Health Economist, Dr Prosper Chitambara applauded crowd funding initiatives for healthcare but maintained that government should create a long lasting and sustainable health financing arrangement for citizens.
It’s a good way to raise health funding for low income earners and those that may be uninsured. However, we still need strong public funding in healthcare. Crowd funding must provide a supplementary role,” said Dr Chitambara.
Dr Chitambara added that health financing by government continuous to be uninspiring given that all the national budgets including the 2020 budget have failed to address the critical issues and falls far short of the Abuja Declaration target of 15%.
“It is inconceivable and unconscionable that in a country which has faced a cholera epidemic, severe typhoid outbreaks amongst other serious and fatal environmental diseases we continue to give to little priority to preventive health services. The ability of the health sector to deliver and organize the health services needed to manage the increasing disease burden faced in Zimbabwe depends on a reasonable per capita allocation to health.
“The decline in real terms of public health funding over the years has come in the wake of Government’s implementation of the economic reform programme which endeavors to reduce Government expenditure. In light of this, the Ministry of Health needs to put in place an efficient system in drug procurement, stock management, distribution etc. to ensure that drugs are available where they are needed.”
Community Working Group on Health (CWGH) Executive Director, Mr Itai Rusike however said the existence of crowd funding initiatives to fund healthcare was a sign that government has failed to provide a basic human right (health) for its people.
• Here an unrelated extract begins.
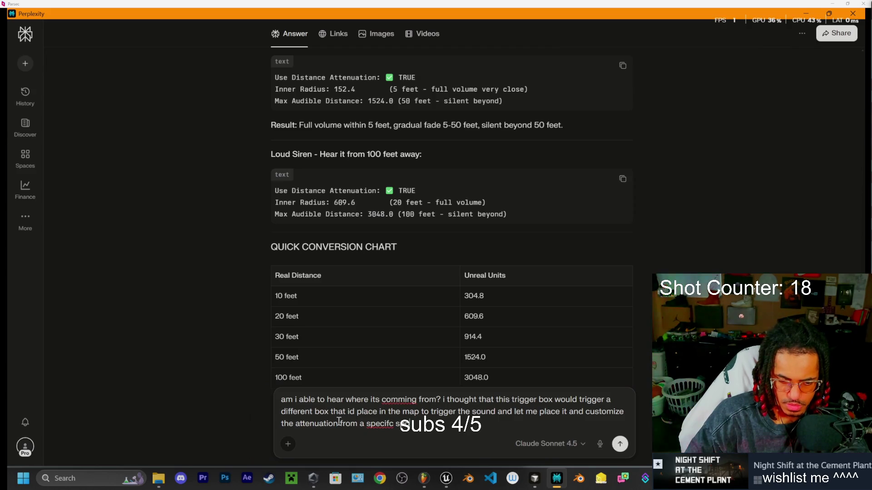
pyautogui.press('Return')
“The various crowdfunding initiatives to fund and support various health challenges in the country is a sign of failure by the government to provide health care services to its people as provided for under section 76 of new Zimbabwe constitution that provides for the right to health.
“Crowd funding is a short gap measure as it is not sustainable and there’s no mechanism for transparency and accountability with a high a risk of people being swindled of their hard earned money by criminal elements and unscrupulous characters,” said Mr Rusike.
In 2019, majority of medical aid providers approached AHFoZ to submit requests for additional or new increases to the current tariffs for various reasons. The increases range from 50% to 400%. Healthcare providers have argued that operating in the current environment has become difficult, forcing them to increase tariffs or risk going under.
The cost of healthcare in Zimbabwe remains one of the highest in the region and yet the facilities are substandard, with most public hospitals literally falling to pieces. Over the years, soaring health costs have denied many people access to medical care. Most private health institutions are now demanding payment in hard currency or the parallel market equivalent in bond notes or RTGS payments. This has resulted in patients on medical aid now paying huge shortfalls.
Zimbabwe needs about $400 million per year to meet its drug requirements for both public hospitals and the rest of the health services sector. Key players in the pharmaceutical industry like CAPS Holdings, which used to contribute up to 75% of local healthcare products, have gone under.
Meanwhile, the ministry of Health and Child and Child Care (MoHCC)) says it is currently working on crafting a National Health Insurance scheme for citizens in an effort to make universal health coverage a reality.